Eylül ayı FOMC toplantısına da bu eksende bakmakta fayda var. Tamam; Jackson Hole sempozyumundan bu yana bildiklerimiz listesinin ilk sırasında 2023 faiz indirimi ihtimalinin masadan kalkması durumu var. İşte tam da bu noktada Fed’in şahane iletişim çerçevesi ile karşılaşıyoruz: Başkan Powell’ın basın toplantısını “Jackson Hole’dan farklı bir noktada değilim” cümlesiyle açması. Nedir? Kararlılıktır. Bunu iki farklı kanaldan gösterebilirsiniz: i) politika faizinde üçüncü kez +75bp hamlesinin gelmesidir ki kendi tarihindeki en kararlı sıkılaşma döngülerinden birisi içerisinden geçiyoruz ii) ne düşünürseniz düşünün; tarih erken indirim hataları ile dolu olduğundan biz buna düşmek istemiyoruz.                   

Daha yavaş hızda büyüyen ABD ekonomisi, daha yüksek faiz hadleri, daha değerli Amerikan doları ve bir şekilde çıpalanmış olan enflasyon beklentileri. Hepsi kendi içerisinde ayrı ayrı değerlendirilmesi gereken detaylar. Her ne kadar “bilmek güç” dese de Başkan Powell, Amerikan ekonomisi için resesyonun toplantı içerisinde ciddi anlamda tartışıldığı kanaatindeyim. Zira büyümenin 2022 için %0.2’ye dek çekilmiş olması ve 2023 GSYH aralıklarının yüzde -0.3 ile yüzde 1.9 arasında şekillenmesi bunun göstergesi. Bu köşedeki son yazıyı klasiklerin iyi olduğu hatırlatması ile tamamlamıştım. Değişen bir şey yok. ABD’de para politikasının sıkılaştığı ve bu eğilimini artırarak devam ettireceği ortamda denklemdeki diğer üyelerin nasıl tepki vermesi gerektiği bilinen bir klasiktir.              

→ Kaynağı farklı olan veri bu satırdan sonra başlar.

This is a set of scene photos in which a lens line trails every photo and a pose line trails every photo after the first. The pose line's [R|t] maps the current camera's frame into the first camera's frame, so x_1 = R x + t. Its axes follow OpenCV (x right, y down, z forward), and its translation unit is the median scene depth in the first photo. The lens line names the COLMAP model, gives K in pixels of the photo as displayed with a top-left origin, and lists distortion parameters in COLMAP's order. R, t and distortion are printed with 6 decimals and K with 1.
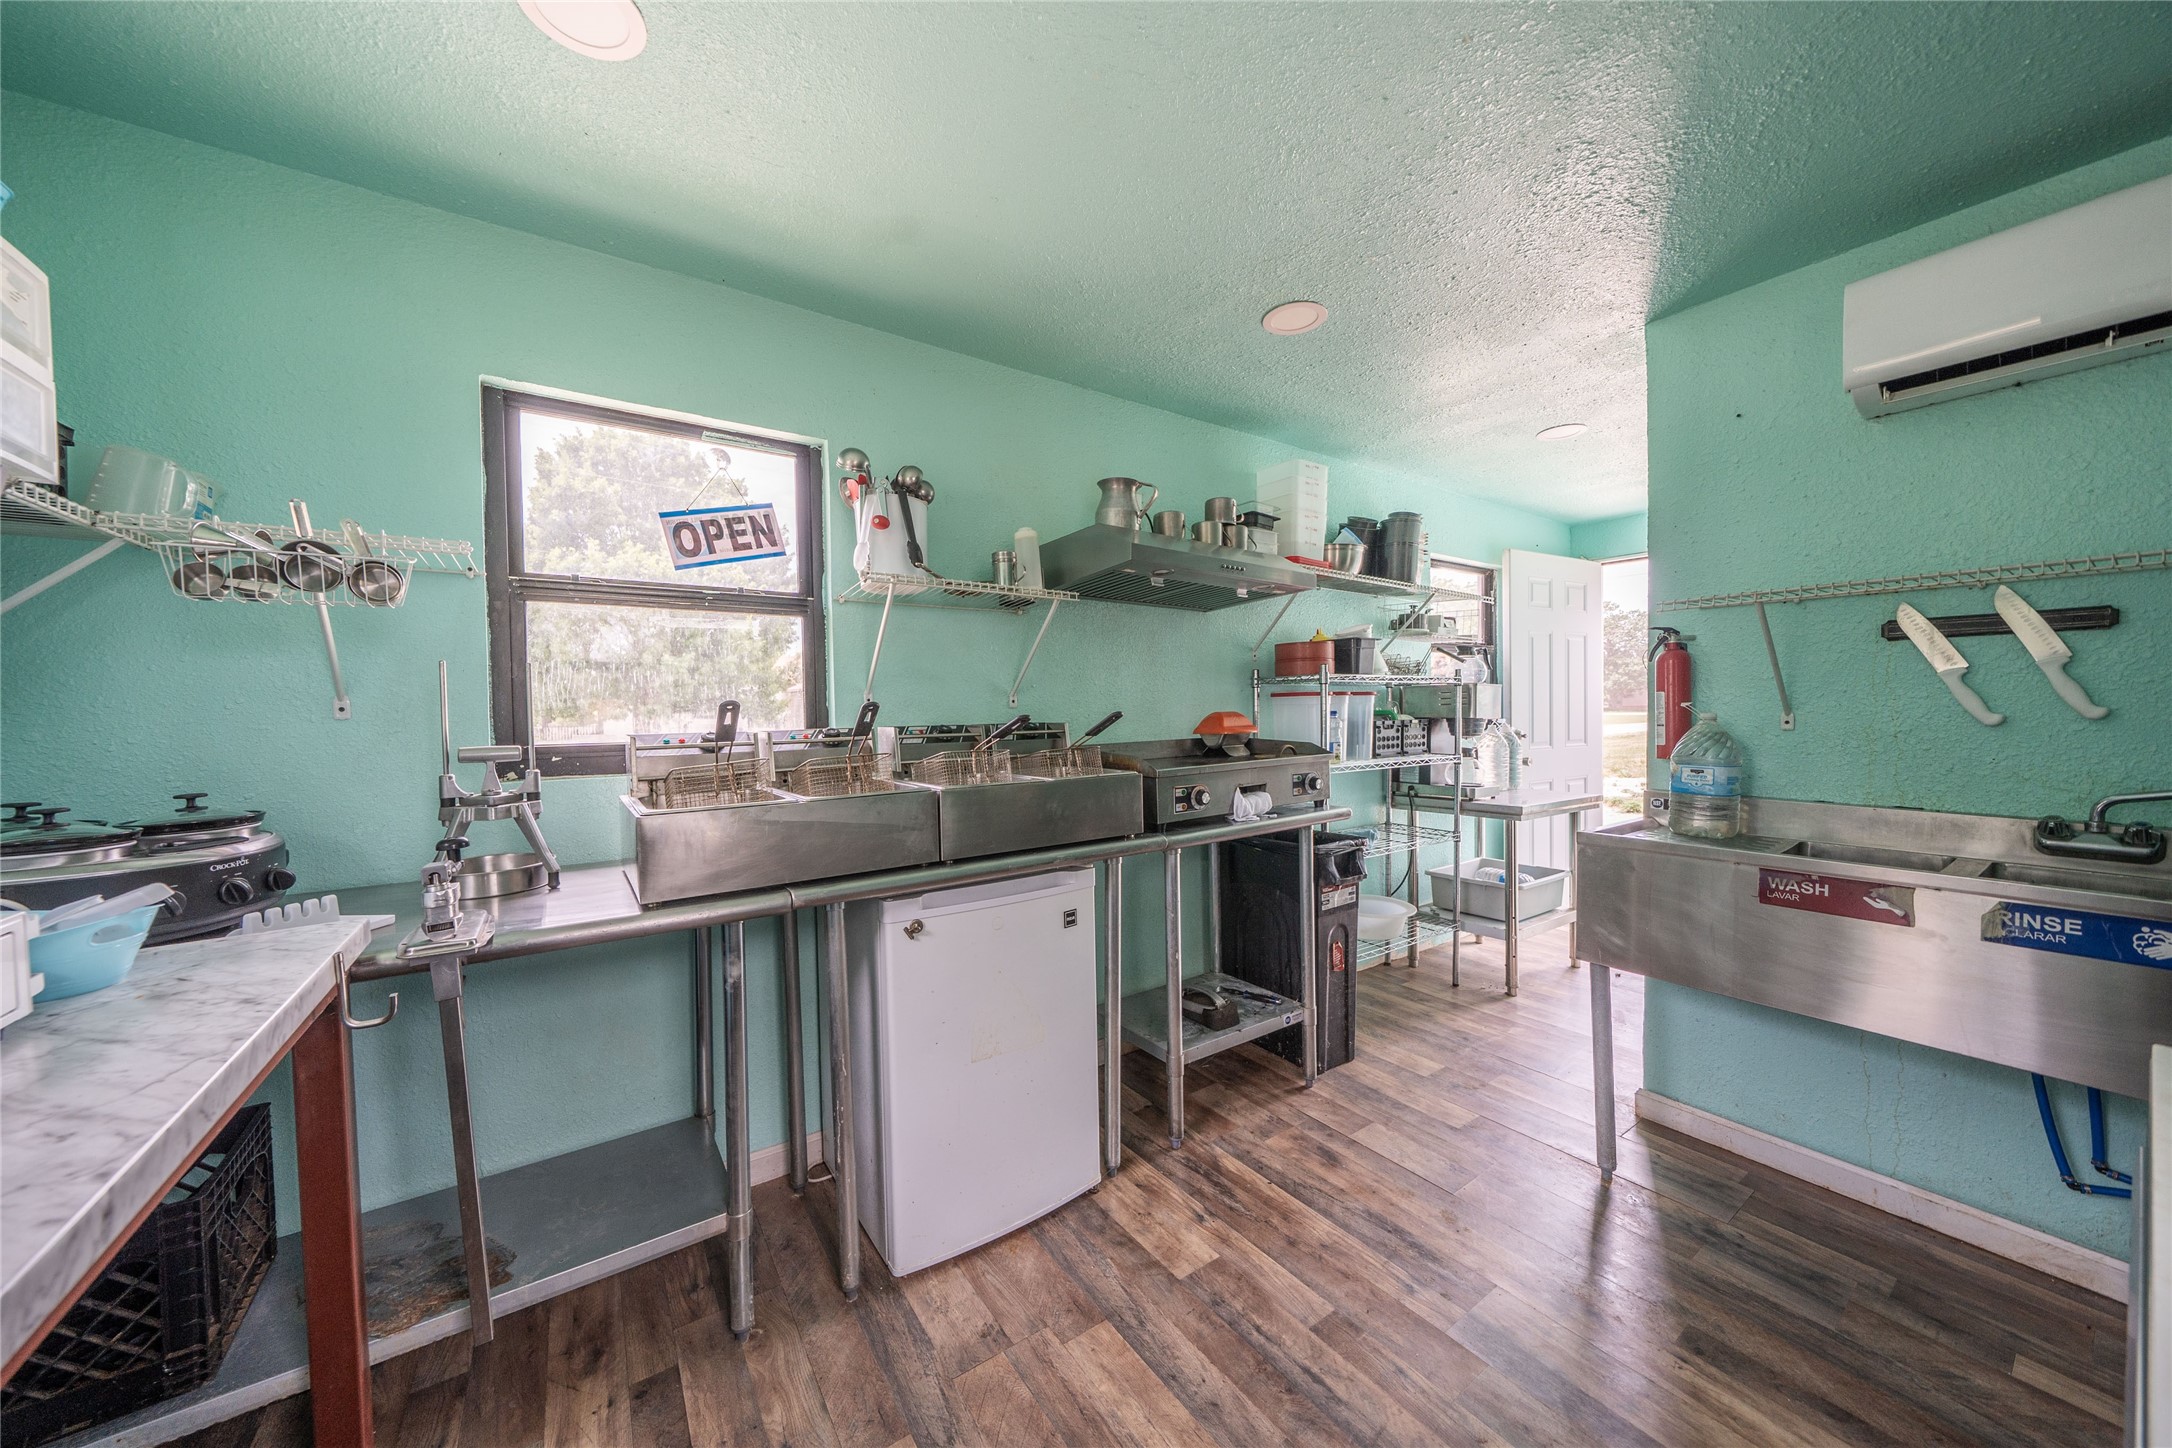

Bu senaryoda işler her zaman arzu edildiği şekilde gitmeyebilir. Sorun gibi görünse de sorun değildir. Doğrudur; faiz artırımına rağmen euro 20 yılın, pound 1985’ten bu yana en düşük noktalara ulaşmıştır. Oysaki BOJ uzun yılların ardından FX piyasasına satış yönlü girip JPY değerini korumaya, PBOC ise yuanı fixing ile korumaya çalışırken. Nedir? Her piyasa işleminin kendi içerisinde bir hikayesi ve beklentisi olduğu unutulmamalıdır. Net/net ikna kabiliyeti ve kredibilite önemlidir. Değerlidir.